::: Supplied information :::

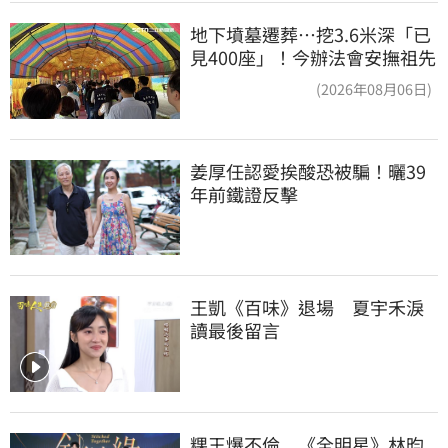
地下墳墓遷葬…挖3.6米深「已
見400座」！今辦法會安撫祖先
(2026年08月06日)
姜厚任認愛挨酸恐被騙！曬39
年前鐵證反擊
王凱《百味》退場　夏宇禾淚
讀最後留言
粿王爆不倫　《全明星》林昀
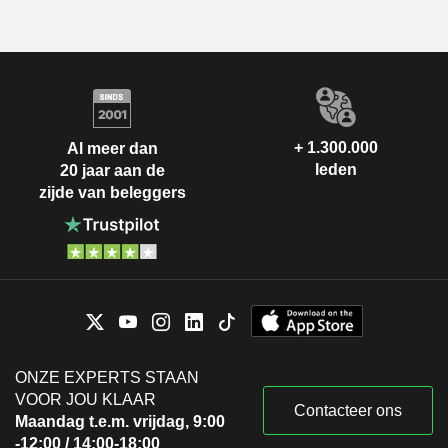
+ 1.300.000
Al meer dan
leden
20 jaar aan de
zijde van beleggers
ONZE EXPERTS STAAN
VOOR JOU KLAAR
Contacteer ons
Maandag t.e.m. vrijdag, 9:00
-12:00 / 14:00-18:00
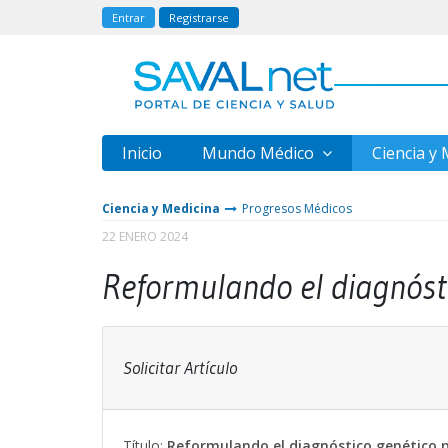
Entrar
Registrarse
Inicio
Mundo Médico
Ciencia y
Ciencia y Medicina
Progresos Médicos
22 ENERO 2024
Reformulando el diagnóst
Solicitar Artículo
Título:
Reformulando el diagnóstico genético 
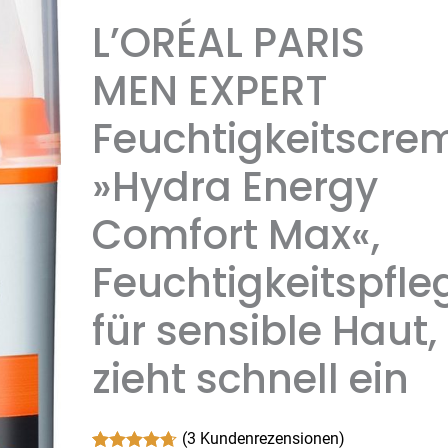
L’ORÉAL PARIS
MEN EXPERT
Feuchtigkeitscre
»Hydra Energy
Comfort Max«,
Feuchtigkeitspfle
für sensible Haut,
zieht schnell ein
(
3
Kundenrezensionen)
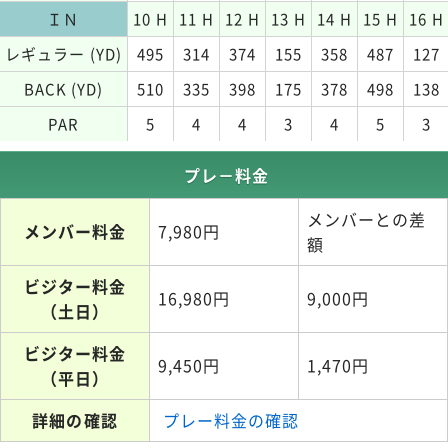
ＩＮ
10 H
11 H
12 H
13 H
14 H
15 H
16 H
レギュラー (YD)
495
314
374
155
358
487
127
BACK (YD)
510
335
398
175
378
498
138
PAR
5
4
4
3
4
5
3
プレ－料金
メンバーとの差
メンバー料金
7,980円
額
ビジター料金
16,980円
9,000円
（土日）
ビジター料金
9,450円
1,470円
（平日）
詳細の確認
プレー料金の確認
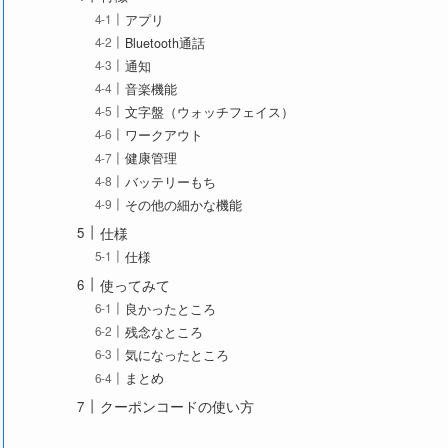
アプリ
Bluetooth通話
通知
音楽機能
文字盤（ウォッチフェイス）
ワークアウト
健康管理
バッテリーもち
その他の細かな機能
仕様
仕様
使ってみて
良かったところ
残念なところ
気になったところ
まとめ
クーポンコードの使い方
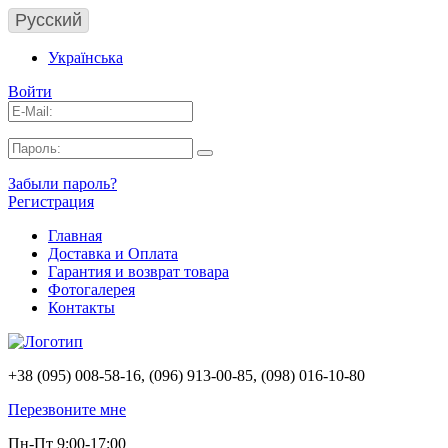
Русский
Українська
Войти
Забыли пароль?
Регистрация
Главная
Доставка и Оплата
Гарантия и возврат товара
Фотогалерея
Контакты
+38 (095) 008-58-16, (096) 913-00-85, (098) 016-10-80
Перезвоните мне
Пн-Пт 9:00-17:00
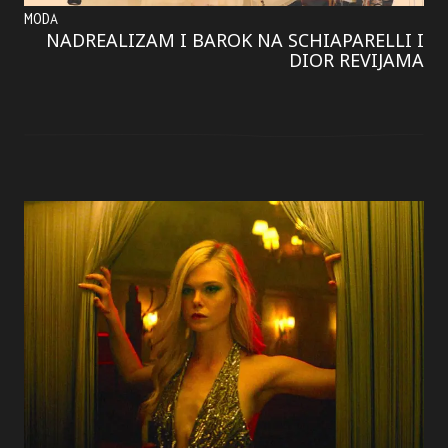
MODA
NADREALIZAM I BAROK NA SCHIAPARELLI I
DIOR REVIJAMA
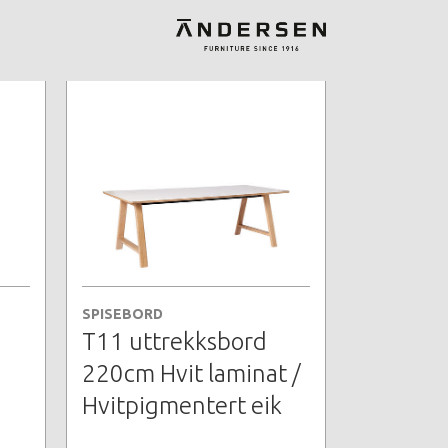
SPISEBORD
T11 uttrekksbord
220cm Hvit laminat /
Hvitpigmentert eik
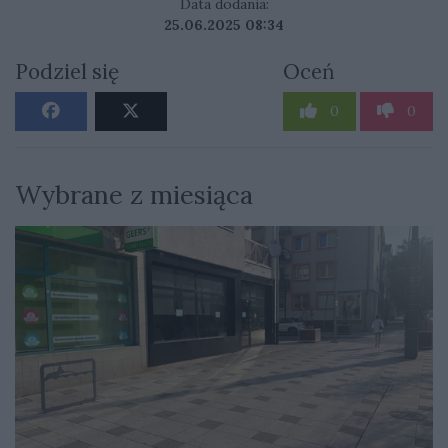
Data dodania:
25.06.2025 08:34
Podziel się
Oceń
0
0
Wybrane z miesiąca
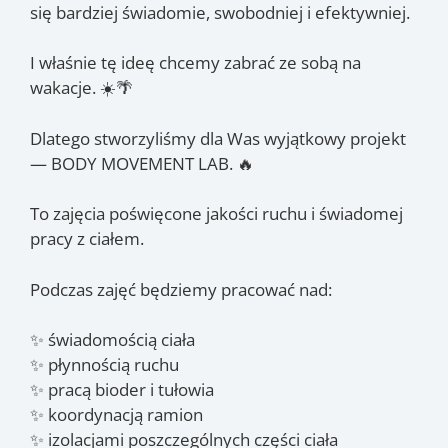
się bardziej świadomie, swobodniej i efektywniej.
I właśnie tę ideę chcemy zabrać ze sobą na
wakacje. ☀️🌴
Dlatego stworzyliśmy dla Was wyjątkowy projekt
— BODY MOVEMENT LAB. 🔥
To zajęcia poświęcone jakości ruchu i świadomej
pracy z ciałem.
Podczas zajęć będziemy pracować nad:
✨ świadomością ciała
✨ płynnością ruchu
✨ pracą bioder i tułowia
✨ koordynacją ramion
✨ izolacjami poszczególnych części ciała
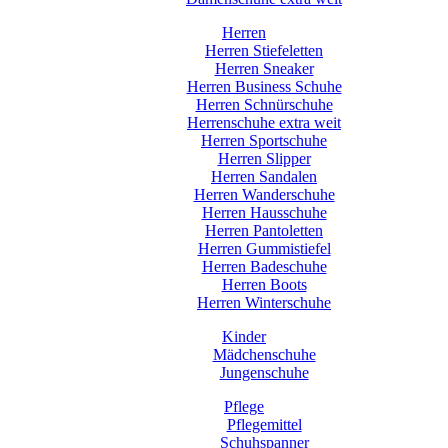
Herren
Herren Stiefeletten
Herren Sneaker
Herren Business Schuhe
Herren Schnürschuhe
Herrenschuhe extra weit
Herren Sportschuhe
Herren Slipper
Herren Sandalen
Herren Wanderschuhe
Herren Hausschuhe
Herren Pantoletten
Herren Gummistiefel
Herren Badeschuhe
Herren Boots
Herren Winterschuhe
Kinder
Mädchenschuhe
Jungenschuhe
Pflege
Pflegemittel
Schuhspanner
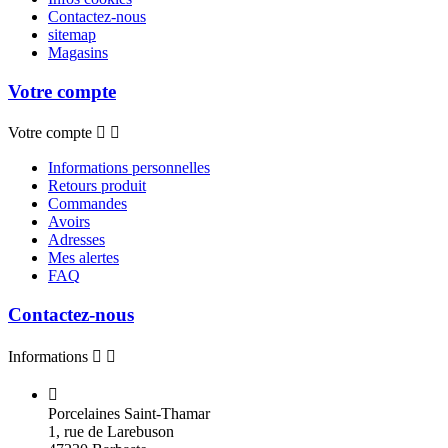
Contactez-nous
sitemap
Magasins
Votre compte
Votre compte


Informations personnelles
Retours produit
Commandes
Avoirs
Adresses
Mes alertes
FAQ
Contactez-nous
Informations



Porcelaines Saint-Thamar
1, rue de Larebuson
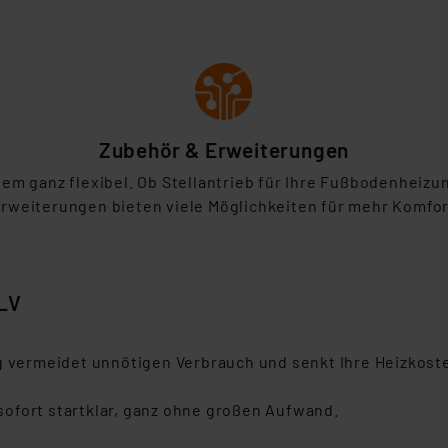
Zubehör & Erweiterungen
em ganz flexibel. Ob Stellantrieb für Ihre Fußbodenheiz
rweiterungen bieten viele Möglichkeiten für mehr Komfort
ELV
g vermeidet unnötigen Verbrauch und senkt Ihre Heizkost
ofort startklar, ganz ohne großen Aufwand.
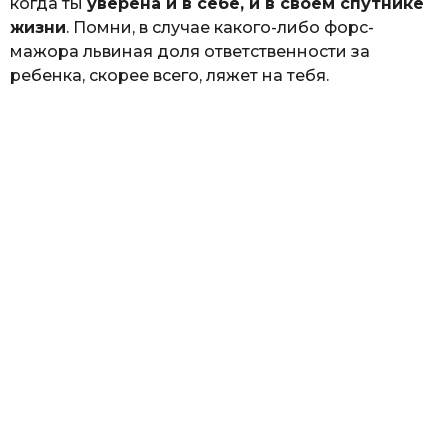
когда ты
уверена и в себе, и в своем спутнике
жизни
. Помни, в случае какого-либо форс-
мажора львиная доля ответственности за
ребенка, скорее всего, ляжет на тебя.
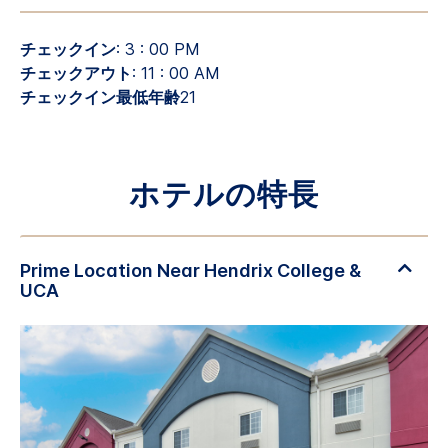
チェックイン
: 3 : 00 PM
チェックアウト
: 11 : 00 AM
チェックイン最低年齢
21
ホテルの特長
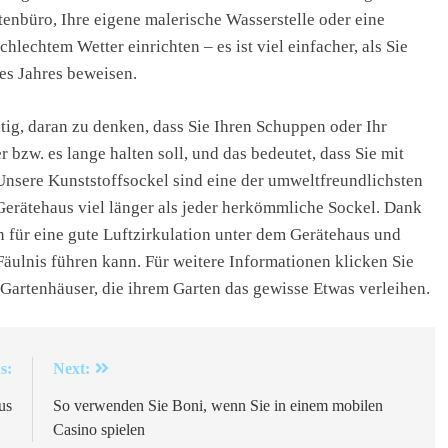
tenbüro, Ihre eigene malerische Wasserstelle oder eine
hlechtem Wetter einrichten – es ist viel einfacher, als Sie
es Jahres beweisen.
tig, daran zu denken, dass Sie Ihren Schuppen oder Ihr
zw. es lange halten soll, und das bedeutet, dass Sie mit
nsere Kunststoffsockel sind eine der umweltfreundlichsten
r Gerätehaus viel länger als jeder herkömmliche Sockel. Dank
n für eine gute Luftzirkulation unter dem Gerätehaus und
äulnis führen kann. Für weitere Informationen klicken Sie
Gartenhäuser, die ihrem Garten das gewisse Etwas verleihen.
s:
Next:
us
So verwenden Sie Boni, wenn Sie in einem mobilen
Casino spielen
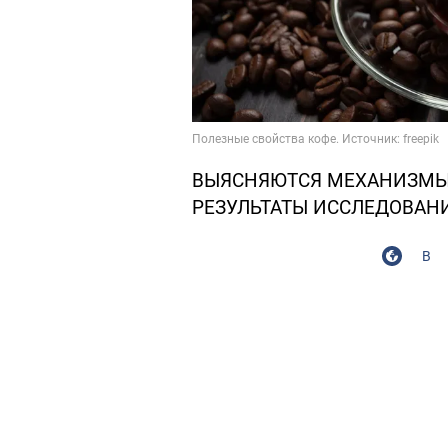
ВЫЯСНЯЮТСЯ МЕХАНИЗМЫ 
РЕЗУЛЬТАТЫ ИССЛЕДОВАН
В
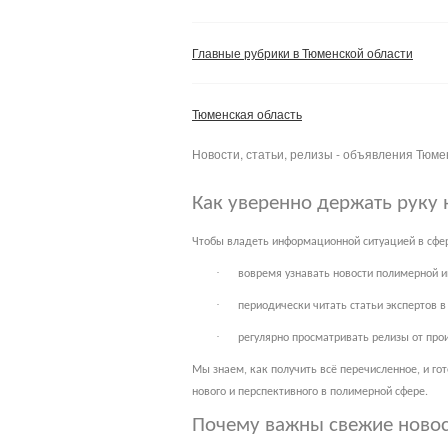
Главные рубрики в Тюменской области
Тюменская область
Новости, статьи, релизы - объявления Тюме
Как уверенно держать руку 
Чтобы владеть информационной ситуацией в сфер
·
вовремя узнавать новости полимерной и
·
периодически читать статьи экспертов 
·
регулярно просматривать релизы от про
Мы знаем, как получить всё перечисленное, и го
нового и перспективного в полимерной сфере.
Почему важны свежие ново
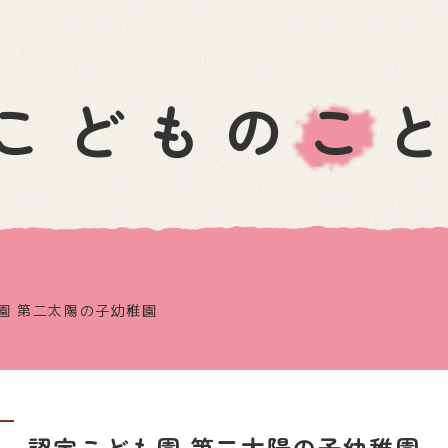
こどものこ
園 第二太陽の子幼稚園
認定こども園 第二太陽の子幼稚園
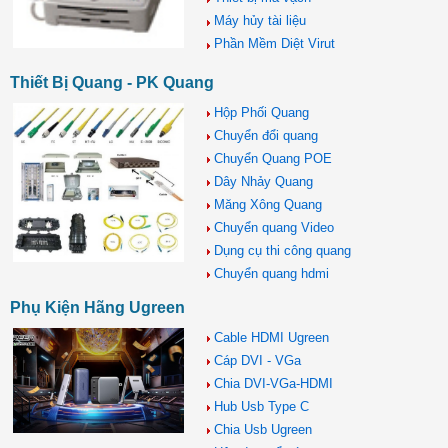
Máy hủy tài liệu
Phần Mềm Diệt Virut
Thiết Bị Quang - PK Quang
Hộp Phối Quang
Chuyển đổi quang
Chuyển Quang POE
Dây Nhảy Quang
Măng Xông Quang
Chuyển quang Video
Dụng cụ thi công quang
Chuyển quang hdmi
Phụ Kiện Hãng Ugreen
Cable HDMI Ugreen
Cáp DVI - VGa
Chia DVI-VGa-HDMI
Hub Usb Type C
Chia Usb Ugreen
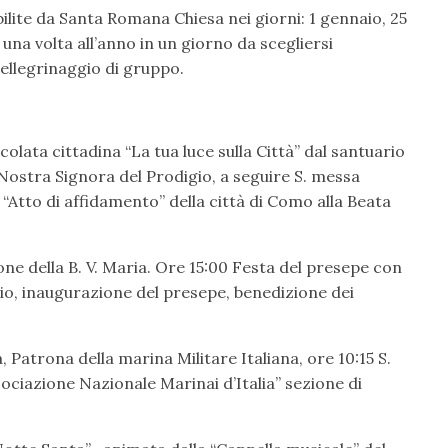
abilite da Santa Romana Chiesa nei giorni: 1 gennaio, 25
una volta all’anno in un giorno da scegliersi
pellegrinaggio di gruppo.
ccolata cittadina “La tua luce sulla Città” dal santuario
ostra Signora del Prodigio, a seguire S. messa
Atto di affidamento” della città di Como alla Beata
ne della B. V. Maria. Ore 15:00 Festa del presepe con
rio, inaugurazione del presepe, benedizione dei
a, Patrona della marina Militare Italiana, ore 10:15 S.
ciazione Nazionale Marinai d’Italia” sezione di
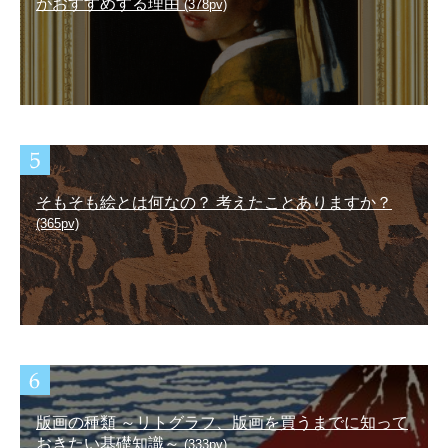
がおすすめする理由
(378pv)
そもそも絵とは何なの？ 考えたことありますか？
(365pv)
版画の種類 ～リトグラフ、版画を買うまでに知って
おきたい基礎知識～
(333pv)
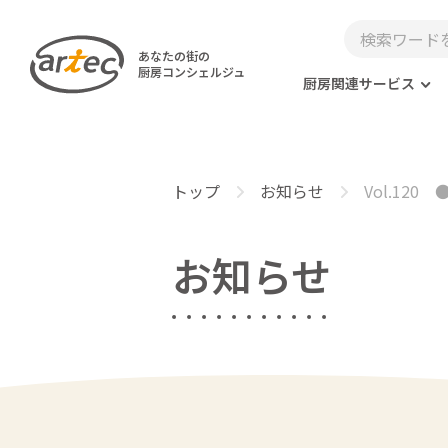
あなたの街の
厨房コンシェルジュ
厨房関連サービス
トップ
お知らせ
Vol.12
お知らせ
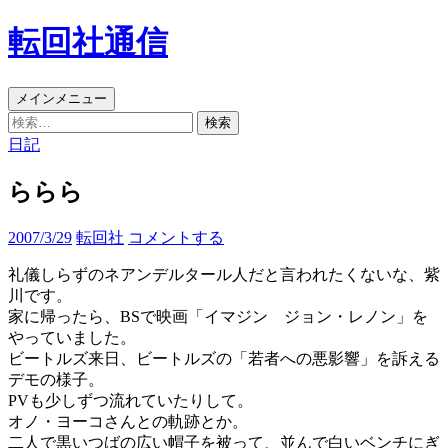
コ
転回社通信
ン
テ
ン
検
メインメニュー
ツ
索
検
へ
索:
日記
ス
キ
ららら
ッ
プ
2007/3/29
転回社
コメントする
礼儀しらずのネアンデルタール人だと言われたくないな、紫
川です。
家に帰ったら、BSで映画「イマジン ジョン・レノン」を
やっていました。
ビートルズ来日、ビートルズの「若者への悪影響」を訴える
デモの様子。
PVも少しずつ流れていたりして。
オノ・ヨーコさんとの軌跡とか。
二人で黒いつばの広い帽子を被って、並んで白いベンチにぎ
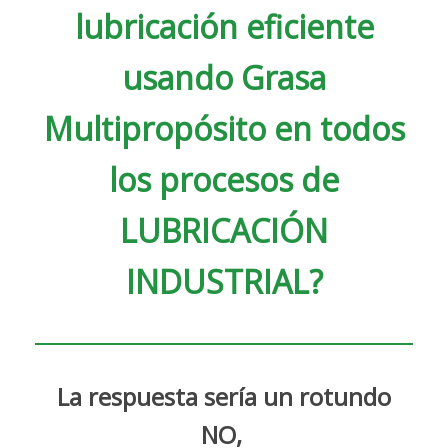
lubricación eficiente
usando Grasa
Multipropósito en todos
los procesos de
LUBRICACIÓN
INDUSTRIAL?
La respuesta sería un rotundo
NO,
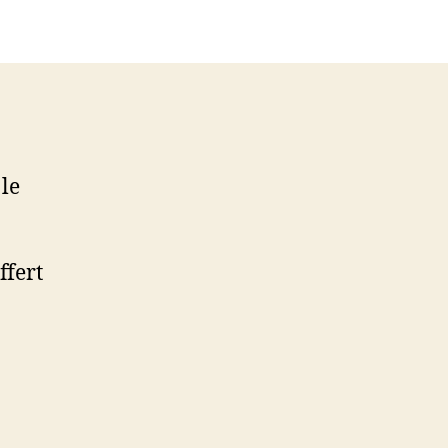
le
ffert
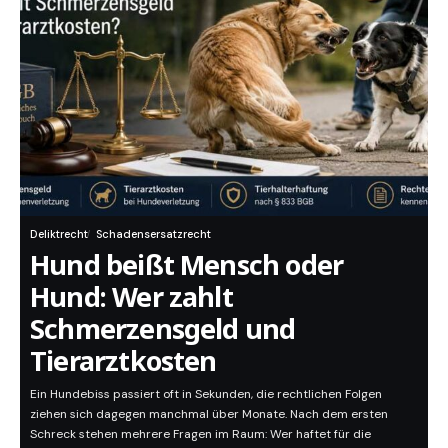
Deliktrecht
Schadensersatzrecht
Hund beißt Mensch oder
Hund: Wer zahlt
Schmerzensgeld und
Tierarztkosten
Ein Hundebiss passiert oft in Sekunden, die rechtlichen Folgen
ziehen sich dagegen manchmal über Monate. Nach dem ersten
Schreck stehen mehrere Fragen im Raum: Wer haftet für die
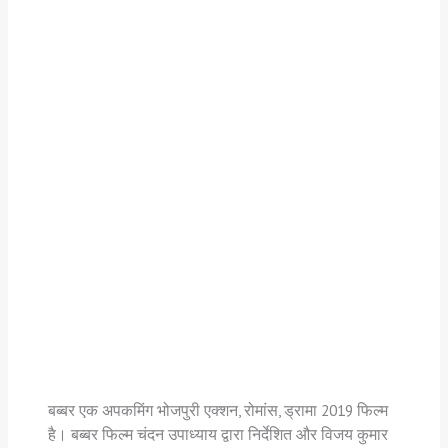
बब्बर एक अपकमिंग भोजपुरी एक्शन, रोमांस, ड्रामा 2019 फिल्म
है। बब्बर फिल्म चंदन उपाध्याय द्वारा निर्देशित और विजय कुमार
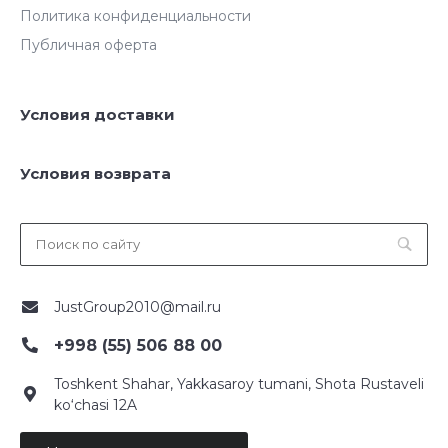
Политика конфиденциальности
Публичная оферта
Условия доставки
Условия возврата
JustGroup2010@mail.ru
+998 (55) 506 88 00
Toshkent Shahar, Yakkasaroy tumani, Shota Rustaveli
ko‘chasi 12A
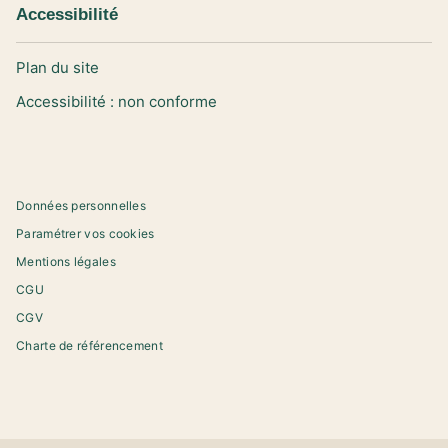
Accessibilité
Plan du site
Accessibilité : non conforme
Données personnelles
Paramétrer vos cookies
Mentions légales
CGU
CGV
Charte de référencement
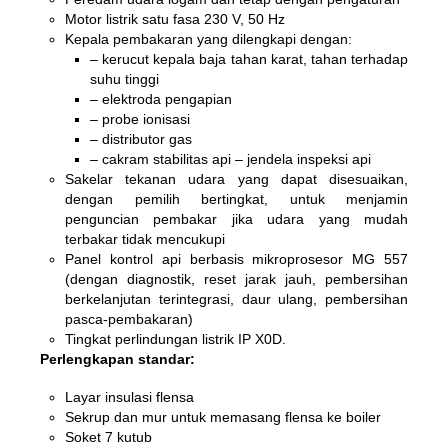
Motor listrik satu fasa 230 V, 50 Hz
Kepala pembakaran yang dilengkapi dengan:
– kerucut kepala baja tahan karat, tahan terhadap
suhu tinggi
– elektroda pengapian
– probe ionisasi
– distributor gas
– cakram stabilitas api – jendela inspeksi api
Sakelar tekanan udara yang dapat disesuaikan,
dengan pemilih bertingkat, untuk menjamin
penguncian pembakar jika udara yang mudah
terbakar tidak mencukupi
Panel kontrol api berbasis mikroprosesor MG 557
(dengan diagnostik, reset jarak jauh, pembersihan
berkelanjutan terintegrasi, daur ulang, pembersihan
pasca-pembakaran)
Tingkat perlindungan listrik IP X0D.
Perlengkapan standar:
Layar insulasi flensa
Sekrup dan mur untuk memasang flensa ke boiler
Soket 7 kutub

:::

Task instructions: Reproduce, word for word, only the lines in the records above from the line with "Schadensersatzrecht" through the line with "Политика конфиденциальности", including both ends; omit the pictures.

Solution to this task:
Schadensersatzrecht
Hund beißt Mensch oder
Hund: Wer zahlt
Schmerzensgeld und
Tierarztkosten
Ein Hundebiss passiert oft in Sekunden, die rechtlichen Folgen
ziehen sich dagegen manchmal über Monate. Nach dem ersten
Schreck stehen mehrere Fragen im Raum: Wer haftet für die
बब्बर एक अपकमिंग भोजपुरी एक्शन, रोमांस, ड्रामा 2019 फिल्म
है। बब्बर फिल्म चंदन उपाध्याय द्वारा निर्देशित और विजय कुमार
Политика конфиденциальности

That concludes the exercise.